[Stored data — start]

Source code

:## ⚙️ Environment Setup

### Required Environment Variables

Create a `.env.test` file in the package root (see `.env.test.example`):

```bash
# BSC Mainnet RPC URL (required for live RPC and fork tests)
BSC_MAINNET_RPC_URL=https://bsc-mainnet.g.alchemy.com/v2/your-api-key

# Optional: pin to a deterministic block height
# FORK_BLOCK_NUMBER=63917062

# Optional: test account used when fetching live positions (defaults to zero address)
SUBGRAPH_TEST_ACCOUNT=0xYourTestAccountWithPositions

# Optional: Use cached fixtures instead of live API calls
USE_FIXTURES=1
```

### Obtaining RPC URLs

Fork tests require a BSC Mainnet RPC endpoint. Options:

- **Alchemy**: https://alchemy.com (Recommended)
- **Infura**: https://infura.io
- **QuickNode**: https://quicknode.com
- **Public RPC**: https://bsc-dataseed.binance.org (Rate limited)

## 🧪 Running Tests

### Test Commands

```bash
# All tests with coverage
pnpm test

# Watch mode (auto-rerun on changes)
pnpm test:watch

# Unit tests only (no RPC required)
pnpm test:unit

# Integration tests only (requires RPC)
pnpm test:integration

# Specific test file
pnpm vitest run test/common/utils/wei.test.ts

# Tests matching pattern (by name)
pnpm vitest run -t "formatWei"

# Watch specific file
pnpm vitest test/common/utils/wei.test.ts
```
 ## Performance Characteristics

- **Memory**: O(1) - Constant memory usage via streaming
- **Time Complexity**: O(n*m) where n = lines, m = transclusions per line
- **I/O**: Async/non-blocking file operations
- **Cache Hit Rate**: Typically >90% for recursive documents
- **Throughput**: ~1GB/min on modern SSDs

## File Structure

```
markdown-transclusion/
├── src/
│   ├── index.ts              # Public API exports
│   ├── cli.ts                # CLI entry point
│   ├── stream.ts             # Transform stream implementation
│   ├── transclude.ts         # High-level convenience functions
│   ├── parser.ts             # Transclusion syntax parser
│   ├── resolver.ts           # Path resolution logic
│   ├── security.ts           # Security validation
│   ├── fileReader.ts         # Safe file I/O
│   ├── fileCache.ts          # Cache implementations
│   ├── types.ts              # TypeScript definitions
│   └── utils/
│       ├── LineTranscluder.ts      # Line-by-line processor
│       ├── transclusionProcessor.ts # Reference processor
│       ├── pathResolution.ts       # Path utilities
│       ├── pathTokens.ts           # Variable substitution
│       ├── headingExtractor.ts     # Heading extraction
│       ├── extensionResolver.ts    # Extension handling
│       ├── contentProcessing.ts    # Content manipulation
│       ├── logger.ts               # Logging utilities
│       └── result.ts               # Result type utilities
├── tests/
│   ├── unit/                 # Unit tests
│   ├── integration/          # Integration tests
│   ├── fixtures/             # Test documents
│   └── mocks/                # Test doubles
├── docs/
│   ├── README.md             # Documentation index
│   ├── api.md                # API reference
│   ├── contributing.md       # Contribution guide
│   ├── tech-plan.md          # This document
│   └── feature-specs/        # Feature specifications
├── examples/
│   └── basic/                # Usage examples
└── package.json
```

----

[Stored data — finish]

* [What the task asks] Every entry above should be given again exactly as shown.

* [Response area]
Source code

:## ⚙️ Environment Setup

### Required Environment Variables

Create a `.env.test` file in the package root (see `.env.test.example`):

```bash
# BSC Mainnet RPC URL (required for live RPC and fork tests)
BSC_MAINNET_RPC_URL=https://bsc-mainnet.g.alchemy.com/v2/your-api-key

# Optional: pin to a deterministic block height
# FORK_BLOCK_NUMBER=63917062

# Optional: test account used when fetching live positions (defaults to zero address)
SUBGRAPH_TEST_ACCOUNT=0xYourTestAccountWithPositions

# Optional: Use cached fixtures instead of live API calls
USE_FIXTURES=1
```

### Obtaining RPC URLs

Fork tests require a BSC Mainnet RPC endpoint. Options:

- **Alchemy**: https://alchemy.com (Recommended)
- **Infura**: https://infura.io
- **QuickNode**: https://quicknode.com
- **Public RPC**: https://bsc-dataseed.binance.org (Rate limited)

## 🧪 Running Tests

### Test Commands

```bash
# All tests with coverage
pnpm test

# Watch mode (auto-rerun on changes)
pnpm test:watch

# Unit tests only (no RPC required)
pnpm test:unit

# Integration tests only (requires RPC)
pnpm test:integration

# Specific test file
pnpm vitest run test/common/utils/wei.test.ts

# Tests matching pattern (by name)
pnpm vitest run -t "formatWei"

# Watch specific file
pnpm vitest test/common/utils/wei.test.ts
```
 ## Performance Characteristics

- **Memory**: O(1) - Constant memory usage via streaming
- **Time Complexity**: O(n*m) where n = lines, m = transclusions per line
- **I/O**: Async/non-blocking file operations
- **Cache Hit Rate**: Typically >90% for recursive documents
- **Throughput**: ~1GB/min on modern SSDs

## File Structure

```
markdown-transclusion/
├── src/
│   ├── index.ts              # Public API exports
│   ├── cli.ts                # CLI entry point
│   ├── stream.ts             # Transform stream implementation
│   ├── transclude.ts         # High-level convenience functions
│   ├── parser.ts             # Transclusion syntax parser
│   ├── resolver.ts           # Path resolution logic
│   ├── security.ts           # Security validation
│   ├── fileReader.ts         # Safe file I/O
│   ├── fileCache.ts          # Cache implementations
│   ├── types.ts              # TypeScript definitions
│   └── utils/
│       ├── LineTranscluder.ts      # Line-by-line processor
│       ├── transclusionProcessor.ts # Reference processor
│       ├── pathResolution.ts       # Path utilities
│       ├── pathTokens.ts           # Variable substitution
│       ├── headingExtractor.ts     # Heading extraction
│       ├── extensionResolver.ts    # Extension handling
│       ├── contentProcessing.ts    # Content manipulation
│       ├── logger.ts               # Logging utilities
│       └── result.ts               # Result type utilities
├── tests/
│   ├── unit/                 # Unit tests
│   ├── integration/          # Integration tests
│   ├── fixtures/             # Test documents
│   └── mocks/                # Test doubles
├── docs/
│   ├── README.md             # Documentation index
│   ├── api.md                # API reference
│   ├── contributing.md       # Contribution guide
│   ├── tech-plan.md          # This document
│   └── feature-specs/        # Feature specifications
├── examples/
│   └── basic/                # Usage examples
└── package.json
```

----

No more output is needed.